Nvidia GPU Rowhammer Attacks: Malicious Users Can Seize Full Root Control of Shared Cloud Hosts
Two new attacks demonstrate a critical escalation in hardware-level threats, showing how a malicious user can gain complete root control of a host machine by performing novel Rowhammer attacks on high-performance Nvidia GPU cards. This is particularly dangerous given the economics of cloud computing, where these expensive GPUs—often costing $8,000 or more—are routinely shared among dozens of users. The attacks exploit a fundamental hardware vulnerability: the increasing susceptibility of memory to bit flips, where 0s switch to 1s and vice versa due to electrical interference.

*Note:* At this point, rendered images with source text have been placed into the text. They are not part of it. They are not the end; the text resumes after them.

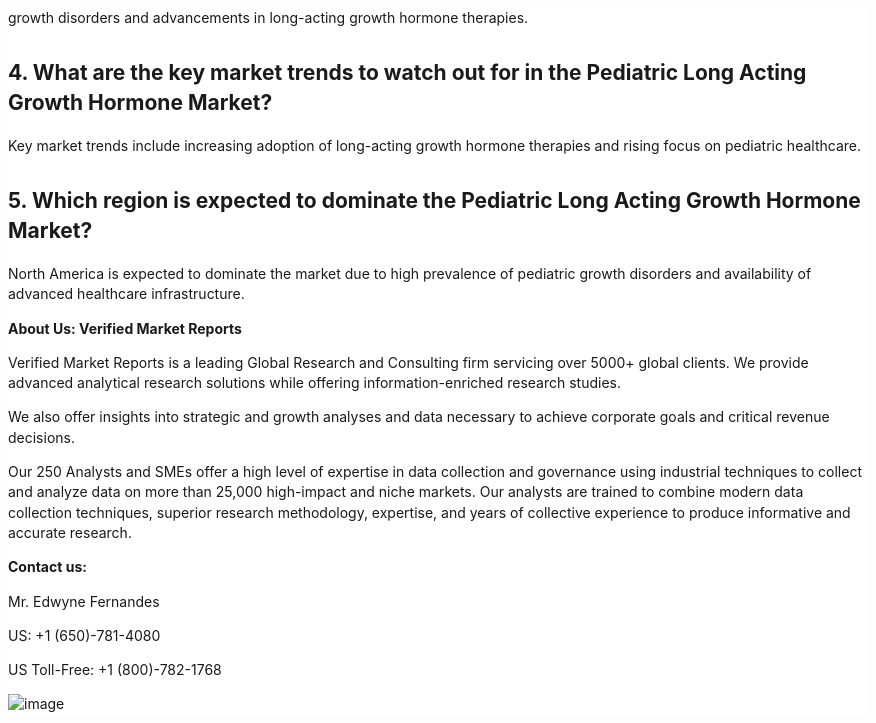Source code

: growth disorders and advancements in long-acting growth hormone therapies.</p><h2>4. What are the key market trends to watch out for in the Pediatric Long Acting Growth Hormone Market?</h2><p>Key market trends include increasing adoption of long-acting growth hormone therapies and rising focus on pediatric healthcare.</p><h2>5. Which region is expected to dominate the Pediatric Long Acting Growth Hormone Market?</h2><p>North America is expected to dominate the market due to high prevalence of pediatric growth disorders and availability of advanced healthcare infrastructure.</p></body></html></h3><p id="" class=""><strong>About Us: Verified Market Reports</strong></p><p id="" class="">Verified Market Reports is a leading Global Research and Consulting firm servicing over 5000+ global clients. We provide advanced analytical research solutions while offering information-enriched research studies.</p><p id="" class="">We also offer insights into strategic and growth analyses and data necessary to achieve corporate goals and critical revenue decisions.</p><p id="" class="">Our 250 Analysts and SMEs offer a high level of expertise in data collection and governance using industrial techniques to collect and analyze data on more than 25,000 high-impact and niche markets. Our analysts are trained to combine modern data collection techniques, superior research methodology, expertise, and years of collective experience to produce informative and accurate research.</p><p id="" class=""><strong>Contact us:</strong></p><p id="" class="">Mr. Edwyne Fernandes</p><p id="" class="">US: +1 (650)-781-4080</p><p id="" class="">US Toll-Free: +1 (800)-782-1768</p>
![image](https://github.com/user-attachments/assets/4be68177-0253-46ad-a6d7-31aa67e00d63)

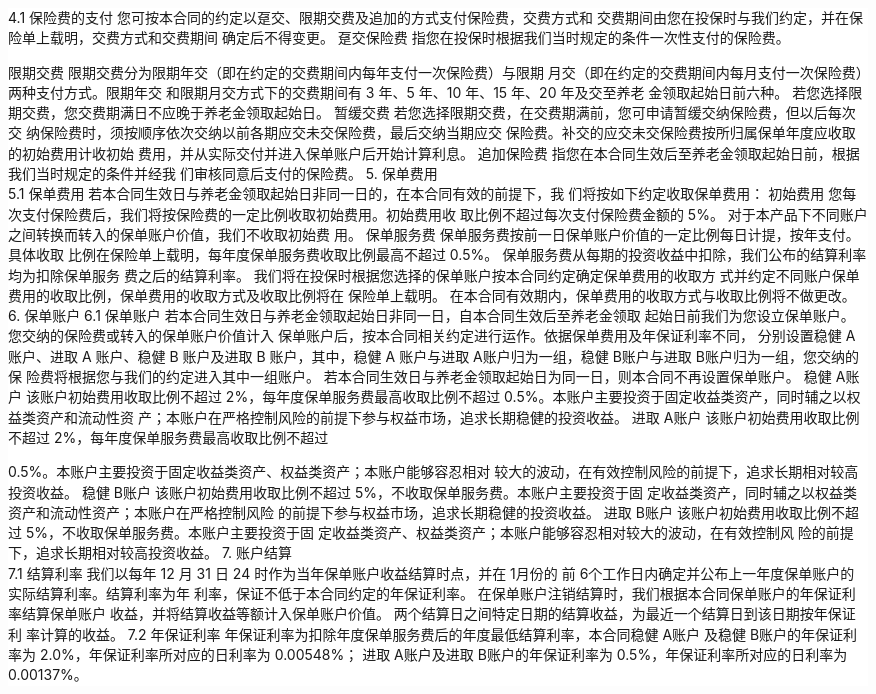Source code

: 4.1  保险费的支付 您可按本合同的约定以趸交、限期交费及追加的方式支付保险费，交费方式和
交费期间由您在投保时与我们约定，并在保险单上载明，交费方式和交费期间
确定后不得变更。 
 趸交保险费 指您在投保时根据我们当时规定的条件一次性支付的保险费。 
 
 限期交费 限期交费分为限期年交（即在约定的交费期间内每年支付一次保险费）与限期
月交（即在约定的交费期间内每月支付一次保险费）两种支付方式。限期年交
和限期月交方式下的交费期间有 3 年、5 年、10 年、15 年、20 年及交至养老
金领取起始日前六种。 
若您选择限期交费，您交费期满日不应晚于养老金领取起始日。 
 暂缓交费 若您选择限期交费，在交费期满前，您可申请暂缓交纳保险费，但以后每次交
纳保险费时，须按顺序依次交纳以前各期应交未交保险费，最后交纳当期应交
保险费。补交的应交未交保险费按所归属保单年度应收取的初始费用计收初始
费用，并从实际交付并进入保单账户后开始计算利息。 
 追加保险费 指您在本合同生效后至养老金领取起始日前，根据我们当时规定的条件并经我
们审核同意后支付的保险费。 
5. 保单费用  
5.1 保单费用 若本合同生效日与养老金领取起始日非同一日的，在本合同有效的前提下，我
们将按如下约定收取保单费用： 
 初始费用 您每次支付保险费后，我们将按保险费的一定比例收取初始费用。初始费用收
取比例不超过每次支付保险费金额的 5%。 
对于本产品下不同账户之间转换而转入的保单账户价值，我们不收取初始费
用。 
 保单服务费 保单服务费按前一日保单账户价值的一定比例每日计提，按年支付。具体收取
比例在保险单上载明，每年度保单服务费收取比例最高不超过 0.5%。 
保单服务费从每期的投资收益中扣除，我们公布的结算利率均为扣除保单服务
费之后的结算利率。 
  我们将在投保时根据您选择的保单账户按本合同约定确定保单费用的收取方
式并约定不同账户保单费用的收取比例，保单费用的收取方式及收取比例将在
保险单上载明。 
在本合同有效期内，保单费用的收取方式与收取比例将不做更改。 
6. 保单账户 
6.1 保单账户 若本合同生效日与养老金领取起始日非同一日，自本合同生效后至养老金领取
起始日前我们为您设立保单账户。您交纳的保险费或转入的保单账户价值计入
保单账户后，按本合同相关约定进行运作。依据保单费用及年保证利率不同，
分别设置稳健 A 账户、进取 A 账户、稳健 B 账户及进取 B 账户，其中，稳健 A
账户与进取 A账户归为一组，稳健 B账户与进取 B账户归为一组，您交纳的保
险费将根据您与我们的约定进入其中一组账户。 
若本合同生效日与养老金领取起始日为同一日，则本合同不再设置保单账户。
 稳健 A账户 该账户初始费用收取比例不超过 2%，每年度保单服务费最高收取比例不超过
0.5%。本账户主要投资于固定收益类资产，同时辅之以权益类资产和流动性资
产；本账户在严格控制风险的前提下参与权益市场，追求长期稳健的投资收益。
 进取 A账户 该账户初始费用收取比例不超过 2%，每年度保单服务费最高收取比例不超过
 
0.5%。本账户主要投资于固定收益类资产、权益类资产；本账户能够容忍相对
较大的波动，在有效控制风险的前提下，追求长期相对较高投资收益。 
 稳健 B账户 该账户初始费用收取比例不超过 5%，不收取保单服务费。本账户主要投资于固
定收益类资产，同时辅之以权益类资产和流动性资产；本账户在严格控制风险
的前提下参与权益市场，追求长期稳健的投资收益。 
 进取 B账户 该账户初始费用收取比例不超过 5%，不收取保单服务费。本账户主要投资于固
定收益类资产、权益类资产；本账户能够容忍相对较大的波动，在有效控制风
险的前提下，追求长期相对较高投资收益。 
7. 账户结算  
7.1  结算利率 我们以每年 12 月 31 日 24 时作为当年保单账户收益结算时点，并在 1月份的
前 6个工作日内确定并公布上一年度保单账户的实际结算利率。结算利率为年
利率，保证不低于本合同约定的年保证利率。 
在保单账户注销结算时，我们根据本合同保单账户的年保证利率结算保单账户
收益，并将结算收益等额计入保单账户价值。 
两个结算日之间特定日期的结算收益，为最近一个结算日到该日期按年保证利
率计算的收益。 
7.2 年保证利率 年保证利率为扣除年度保单服务费后的年度最低结算利率，本合同稳健 A账户
及稳健 B账户的年保证利率为 2.0%，年保证利率所对应的日利率为 0.00548%；
进取 A账户及进取 B账户的年保证利率为 0.5%，年保证利率所对应的日利率为
0.00137%。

The core technique, known as Rowhammer, involves rapidly and repeatedly accessing specific rows of DRAM memory to induce these bit flips. While first demonstrated on CPUs in 2014 and weaponized for privilege escalation a year later, these new attacks mark a significant migration of the threat model from the CPU to the GPU. By targeting the memory on Nvidia's high-performance GPUs, attackers can potentially bypass security sandboxes and escalate from an unprivileged user to a privileged root account on the shared host system.
This development signals a new pressure point for cloud security and hardware integrity. It moves the attack surface from a system's central processor to its specialized, high-value accelerators, which are often pooled in multi-tenant environments. The research underscores a persistent, decade-long hardware vulnerability that manufacturers have struggled to fully mitigate, now resurfacing in a new, critical context. It raises immediate questions about the security isolation of GPU resources in shared infrastructure and could prompt renewed scrutiny of memory protection mechanisms across the entire hardware stack.